HTC has a device in the works that has about a dozen code names, including Edge, Endeavor, and One X. It's the last of these that is expected to stick once the phone is announced. HTC is holding a press conference the day before Mobile World Congress kicks off Feb. 27, and is expected to announce a device with a quad-core Tegra 3 processor running at 1.5-GHz per core and 1 GB of RAM. It would be the first such device.
Aside from four processor cores, what else does the One X offer? Plenty.
Foremost, it will be the first Android 4.0 Ice Cream Sandwich smartphone from HTC, and it will run the latest version of Sense built specifically for Android 4.0. This is a big deal, as HTC hasn't given Sense a significant refresh in well more than a year.

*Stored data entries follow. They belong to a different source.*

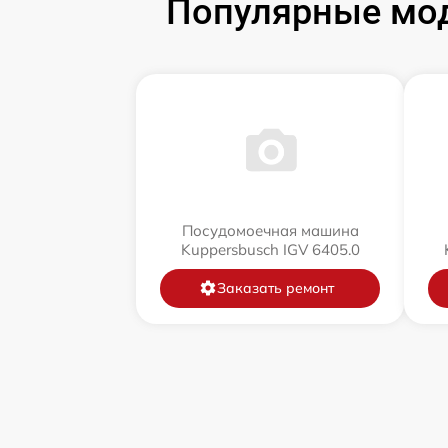
Популярные мо
Посудомоечная машина
Kuppersbusch IGV 6405.0
Заказать ремонт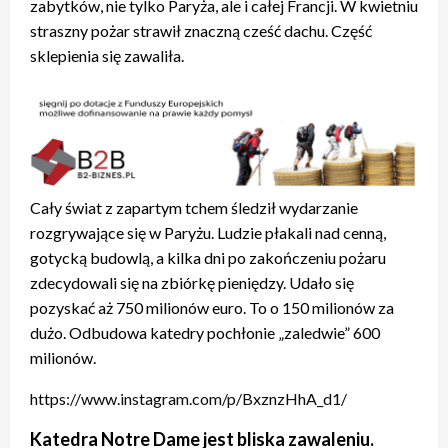
zabytków, nie tylko Paryża, ale i całej Francji. W kwietniu
straszny pożar strawił znaczną cześć dachu. Część
sklepienia się zawaliła.
Cały świat z zapartym tchem śledził wydarzanie
rozgrywające się w Paryżu. Ludzie płakali nad cenną,
gotycką budowlą, a kilka dni po zakończeniu pożaru
zdecydowali się na zbiórkę pieniędzy. Udało się
pozyskać aż 750 milionów euro. To o 150 milionów za
dużo. Odbudowa katedry pochłonie „zaledwie” 600
milionów.
https://www.instagram.com/p/BxznzHhA_d1/
Katedra Notre Dame jest bliska zawaleniu.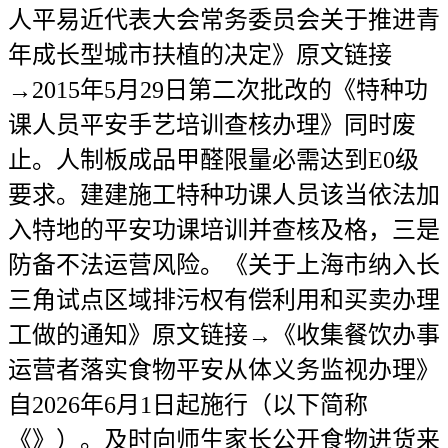
人平易近代表大会常务委员会关于推进青
年成长型城市扶植的决定》原文链接
→2015年5月29日第二次批改的《特种功
课人员平安手艺培训查核办理》同时废
止。人制板成品甲醛限量必需达到E0级
要求。建建施工特种功课人员该当依法加
入特地的平安功课培训并查核及格，三是
防备不法运营风险。《关于上海市纳入长
三角试点区域排污权有偿利用和买卖办理
工做的通知》原文链接→《收集餐饮办事
运营者落实食物平安从体义务监视办理》
自2026年6月1日起施行（以下简称
《》）。及时向师生家长公开食物进货来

The device is said to have a 4.7-inch Super LCD display with 1280 x 720 pixels, giving it the right to claim "high-definition" powers. The device will ship with 32 GB of memory built in, but will not support microSD cards for additional storage.
The device is expected to include an 8-megapixel camera that can capture 1080p HD video, a 1.3-megapixel user-facing camera, and an 1800mAh battery to provide power.
In terms of connectivity, this quad-core beast will support HSPA+, though there's no word on LTE 4G. It will also include 802.11a/b/g/n Wi-Fi, Bluetooth 4.0, GPS, an FM radio, and near-field communications (NFC). That means it has the potential to make mobile payments with services such as Google Wallet.
There's no indication so far which markets will be first to see a device such as this on store shelves, but HTC has a pattern of announcing devices for international markets--and not the United States--at Mobile World Congress. Even so, HTC usually offers a variant of phones announced at MWC to the U.S. later in the year.
In case you're wondering what the big deal is about four cores, well, that will all depend on how the operating system and specific applications can make use of that kind of horsepower. We can only hope that the battery lasts more than a New York minute.